How private schools could become an option for the many not the few

Eton
Eton

Rachel Reeves’s decision to impose VAT on school fees from January is set to prove as calamitous as its opponents feared.

Small schools will close, children will be uprooted from their friends mid-year, and exactly the situation that Labour supposedly objects to – that public schools are largely the preserve of the rich – will gradually become true.

If there is any good to come out of this nasty, vindictive strike against aspirational parents, it is that Conservative politicians are finally vocally standing up for independent schools.

Over the last two decades, the Tory politician who would unashamedly celebrate the value of private education has been a rare beast indeed. This is partly – perhaps even largely – explained by Tory leaders David Cameron and Boris Johnson overcompensating for their Eton schooldays.

The overwhelming majority of the 620,000 children attending over 2,500 independent schools are at establishments which have very little in common with the Windsor-facing institution. But the shadow it cast had its deleterious effect on Tory education policy.

Increases by the last Conservative government to employer contributions to the pay-as-you-go Teachers’ Pension Scheme – the vast majority of the larger, more established independent schools have been part of it – hit private schools hard, while the state sector was compensated.

This hidden Tory imposition was in fact almost as significant as Labour’s VAT raid. Employment costs rose by over 12pc, leading to consequential fee hikes. Reeves’s exact VAT ruse was floated by Tory eminence grise Michael Gove in a rival newspaper in 2017, when he was briefly relegated to the backbenches.

But now the Conservatives are loud and proud in their support of parental choice, they could do better at the next election than simply saying they will reverse Labour’s vengeful levy.

They could reclaim an idea extolled by Milton Friedman and favoured by Margaret Thatcher, but shelved for being too radical – the education voucher. And they may even find the policy remarkably popular.

In England this year, the spending per child at a state school stands at £7,690 – it is slightly higher in Wales, and is more than £8,500 in Scotland. What if parents could choose to take this money and spend it with any provider of their choice?

It will clearly not come close to covering the fees of most independent schools – fees at London secondary day schools are around £8,000 per term and above, £24,000 per year plus. But it would mean many more parents could consider the option. The middle classes would get something back for their taxes.

Some past advocates of vouchers have squeamishly suggested that they should not be topped up, but this rather defeats their purpose. Some vouchers will of course go to those who do not need them, but so what?

They are paying enough as it is. Tories should be concerned about the aspirational whose opportunities have thus been expanded.

The policy would have one other major attraction.
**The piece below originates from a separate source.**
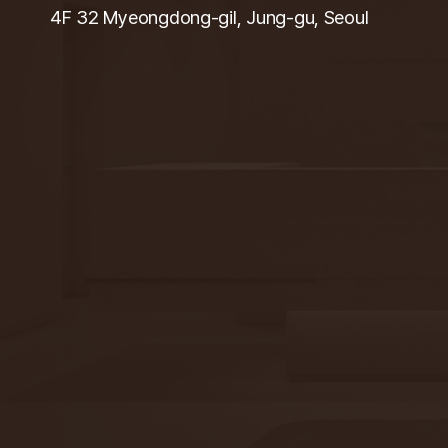
4F 32 Myeongdong-gil, Jung-gu, Seoul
Critics of Britain’s public school scene argue with some justification that this market has become rather ossified and that many providers are inefficient.
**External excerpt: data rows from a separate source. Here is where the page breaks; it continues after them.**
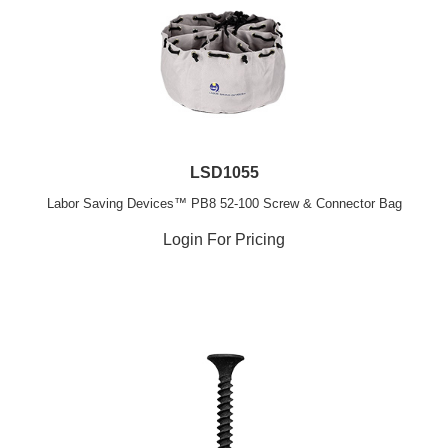
LSD1055
Labor Saving Devices™ PB8 52-100 Screw & Connector Bag
Login For Pricing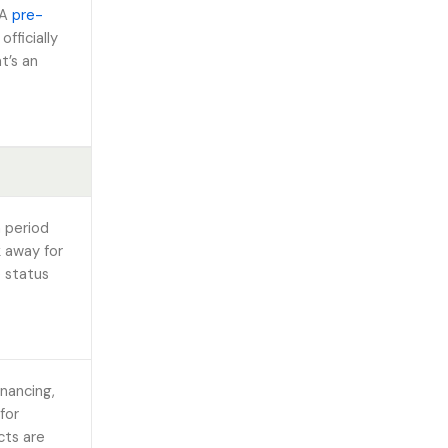
 A
pre-
fficially
t’s an
n period
k away for
e status
nancing,
 for
cts are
Traditionally independent schools have either operated as self-perpetuating charitable trusts, true of all the renowned public schools, or as owner-operated ventures, true for many prep schools. Great results have ensued, but these are not always the most dynamic of structures.

In more recent years, corporate entities have started entering the private school scene. Most are still operating at the traditional, high-cost model. But the introduction of education vouchers would surely result in many more such entrants into the market.
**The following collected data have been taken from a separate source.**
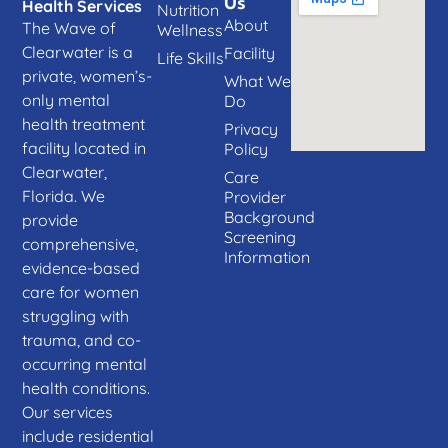
Us
Health Services
Nutrition
About
The Wave of
Wellness
Clearwater is a
Facility
Life Skills
private, women’s-
What We
only mental
Do
health treatment
Privacy
facility located in
Policy
Clearwater,
Care
Florida. We
Provider
Background
provide
Screening
comprehensive,
Information
evidence-based
care for women
struggling with
trauma, and co-
occurring mental
health conditions.
Our services
include residential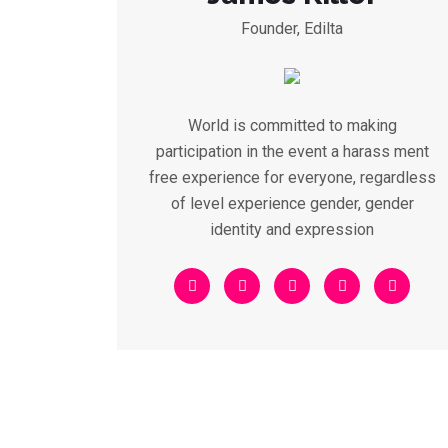
Founder, Edilta
World is committed to making
participation in the event a harass ment
free experience for everyone, regardless
of level experience gender, gender
identity and expression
Low-cost providers would directly compete with the state in offering education at the cover price of the voucher or with a modest supplement of a few thousand pounds.

Independent education could really become an option for the many, not the few. If Kemi Badenoch was the Tory prime minister to achieve this, she would have instantly ensured that she would have a legacy to be proud of and generations of parents would be grateful for.